With his wild eyes outlined in black and a diabolical grin plastered on his face, Danny Elfman rarely strikes anyone as remotely mellow. The adjective more often used to describe Oingo Boingo's wound-up, irreverent leader is possessed.

However, winding down at the home he shares with his wife and children not far from Malibu, Elfman seemed overtaken by nothing more malevolent than the joy of having his first MCA solo album hit the racks.

"Its general tone is much more laid-back than an Oingo Boingo album," said the redheaded singer and songwriter, taking shelter from a rainy afternoon in a home studio cluttered with African and Balinese percussion instruments.

"I knew a lot of Oingo Boingo fans wouldn't like the album because of that. But it was fun to do some ballads and try to snap out of that image that a lot of people have of me just writing real fast, fast, fast, fast tunes."

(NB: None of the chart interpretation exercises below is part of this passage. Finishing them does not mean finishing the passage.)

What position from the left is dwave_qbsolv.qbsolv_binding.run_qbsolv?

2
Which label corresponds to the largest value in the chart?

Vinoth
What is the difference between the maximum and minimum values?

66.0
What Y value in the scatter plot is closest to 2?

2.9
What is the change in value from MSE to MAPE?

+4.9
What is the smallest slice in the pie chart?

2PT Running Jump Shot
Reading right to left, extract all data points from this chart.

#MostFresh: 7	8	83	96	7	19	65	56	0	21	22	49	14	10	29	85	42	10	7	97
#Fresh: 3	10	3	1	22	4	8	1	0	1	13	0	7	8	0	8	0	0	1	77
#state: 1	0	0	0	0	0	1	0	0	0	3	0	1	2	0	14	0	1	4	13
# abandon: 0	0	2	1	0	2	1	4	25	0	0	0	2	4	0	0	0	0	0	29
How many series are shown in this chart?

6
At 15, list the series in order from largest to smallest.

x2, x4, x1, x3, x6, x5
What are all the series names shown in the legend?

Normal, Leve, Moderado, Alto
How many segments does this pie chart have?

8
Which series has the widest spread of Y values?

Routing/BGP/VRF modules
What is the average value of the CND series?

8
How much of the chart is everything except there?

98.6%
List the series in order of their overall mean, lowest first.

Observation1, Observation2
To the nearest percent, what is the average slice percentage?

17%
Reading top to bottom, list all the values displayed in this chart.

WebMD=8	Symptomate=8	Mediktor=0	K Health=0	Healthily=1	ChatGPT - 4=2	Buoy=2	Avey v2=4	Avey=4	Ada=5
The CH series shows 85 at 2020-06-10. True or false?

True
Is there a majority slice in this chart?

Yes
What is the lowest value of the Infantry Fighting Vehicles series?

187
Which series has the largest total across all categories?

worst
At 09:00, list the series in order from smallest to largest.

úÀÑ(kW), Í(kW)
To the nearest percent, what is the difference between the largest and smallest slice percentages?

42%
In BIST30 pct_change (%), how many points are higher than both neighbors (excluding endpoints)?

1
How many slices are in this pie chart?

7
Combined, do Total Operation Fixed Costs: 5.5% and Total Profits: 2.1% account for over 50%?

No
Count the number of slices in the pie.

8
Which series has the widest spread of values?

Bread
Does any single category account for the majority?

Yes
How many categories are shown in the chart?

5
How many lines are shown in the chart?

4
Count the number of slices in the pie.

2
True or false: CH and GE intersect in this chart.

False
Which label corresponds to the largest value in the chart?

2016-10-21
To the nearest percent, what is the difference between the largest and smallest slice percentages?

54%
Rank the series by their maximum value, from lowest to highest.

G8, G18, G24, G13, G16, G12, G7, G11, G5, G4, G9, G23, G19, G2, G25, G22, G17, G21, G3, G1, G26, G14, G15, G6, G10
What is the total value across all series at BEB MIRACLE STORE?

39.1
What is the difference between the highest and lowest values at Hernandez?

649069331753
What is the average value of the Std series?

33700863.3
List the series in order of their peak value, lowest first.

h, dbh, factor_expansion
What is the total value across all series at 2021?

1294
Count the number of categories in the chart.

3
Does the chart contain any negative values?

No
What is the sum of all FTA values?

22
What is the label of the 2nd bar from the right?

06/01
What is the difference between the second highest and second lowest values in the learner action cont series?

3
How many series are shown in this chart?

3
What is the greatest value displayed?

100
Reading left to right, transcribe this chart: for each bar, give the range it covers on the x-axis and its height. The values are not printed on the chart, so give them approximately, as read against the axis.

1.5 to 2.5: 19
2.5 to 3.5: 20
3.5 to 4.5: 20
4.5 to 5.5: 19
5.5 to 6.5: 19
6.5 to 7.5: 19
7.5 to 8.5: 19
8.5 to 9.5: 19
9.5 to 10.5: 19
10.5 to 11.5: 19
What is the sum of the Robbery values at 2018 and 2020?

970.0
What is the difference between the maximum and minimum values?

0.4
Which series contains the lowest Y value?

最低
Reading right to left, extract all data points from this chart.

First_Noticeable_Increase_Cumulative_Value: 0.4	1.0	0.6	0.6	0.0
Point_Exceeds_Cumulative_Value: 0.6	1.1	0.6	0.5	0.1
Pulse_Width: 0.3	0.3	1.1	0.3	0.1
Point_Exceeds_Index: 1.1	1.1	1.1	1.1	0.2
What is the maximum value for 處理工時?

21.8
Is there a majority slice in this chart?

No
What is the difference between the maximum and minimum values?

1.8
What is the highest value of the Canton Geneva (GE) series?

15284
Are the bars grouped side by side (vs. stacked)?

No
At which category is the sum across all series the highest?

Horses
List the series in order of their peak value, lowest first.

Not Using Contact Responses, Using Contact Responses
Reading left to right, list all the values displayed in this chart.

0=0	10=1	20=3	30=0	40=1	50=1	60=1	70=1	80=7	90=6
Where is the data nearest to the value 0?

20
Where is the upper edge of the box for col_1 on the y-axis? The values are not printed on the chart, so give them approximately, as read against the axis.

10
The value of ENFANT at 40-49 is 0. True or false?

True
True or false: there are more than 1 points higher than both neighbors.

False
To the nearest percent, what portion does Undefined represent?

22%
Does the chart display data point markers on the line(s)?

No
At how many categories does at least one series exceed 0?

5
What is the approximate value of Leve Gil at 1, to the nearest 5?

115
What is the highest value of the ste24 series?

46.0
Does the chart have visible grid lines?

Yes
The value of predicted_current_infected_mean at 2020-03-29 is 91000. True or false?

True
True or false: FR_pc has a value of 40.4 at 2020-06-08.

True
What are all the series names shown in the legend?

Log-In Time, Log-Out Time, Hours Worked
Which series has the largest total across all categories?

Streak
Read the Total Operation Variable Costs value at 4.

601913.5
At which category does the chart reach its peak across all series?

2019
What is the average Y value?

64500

Of course, what's slow to Elfman might not count as a ballad in anyone else's book. The bulk of the new LP, pragmatically titled "So-lo," may strike the average ear as only slightly less nervous than the uppity material he pens for his band (which will mix group and solo work on stage Friday night at the Universal Amphitheatre).

"So-lo" is clearly not the typical case of an ensemble-bound performer struck by cabin fever and blowing off a little steam on his own. Elfman handled much of the instrumentation through synthesizer programming, but when it came time to employ actual musicians to play on the sessions, he enlisted the current lineup of Oingo Boingo in its entirety. Likewise, he says, he's sharing his royalty points from the album with the band.

"This album was not made out of frustration," emphasized Elman, 29. "It's not the same as a lot of other solo projects versus group projects. I know there've been a lot of rumors about Oingo Boingo breaking up and me pursuing a solo career, but I have no solo career. If anything, I feel more committed now to the group than I ever have."

Elfman is even considering alternating group albums with solo efforts. The reasons: It will provide him with an outlet for material that may not fit into Oingo Boingo's frantic format and enable him to release two albums a year in an industry that's tied to the concept of "everything works in year cycles."

After starting in tiny clubs in the late '70s as an avant-garde musical/theatrical troupe called the Mystic Knights of the Oingo Boingo, Elfman's band grew into one of the city's most popular new-wave music acts in the early '80s, filling medium-sized halls here with wildly enthusiastic, mostly young audiences.

Away from the West Coast, it's a different story. Oingo Boingo can currently be seen pitching Budweiser in a colorful TV spot, but an even more appropriate vehicle might be one of those American Express ads in which celebrities bemoan their lack of recognizability outside their own turf. Elfman is a star in Los Angeles but an unknown quantity most everywhere else.

"Out here we draw as many people as many major acts that have sold 10 times as many records," Elfman said. "We're always flabbergasted ourselves at how we can sell out places like the Pacific Amphitheatre.

"That just fuels us so much every time we do a concert anywhere in this region of the world--we're treated like an underdog hometown team that the audience wants to succeed because they discovered us and they made us. The TV didn't make us. Our image didn't make us. And the press didn't make us. There was no big 'because we were the latest thing out of England' hype that made us.

"Even if we never get any farther than we have right now, ultimately it's more meaningful for us to know that we (achieved) the success with everything stacked against us--with the press saying 'this is awful' and everything. It's always been our goal to make it step by step and never to be the fashionable thing.

"We try very much to have everything about us be totally un-rock 'n' roll. Because to us, that's the ultimate hypocrisy out there: the rock 'n' roll myth of having to look and act a certain way and pretend to have this connection with the streets."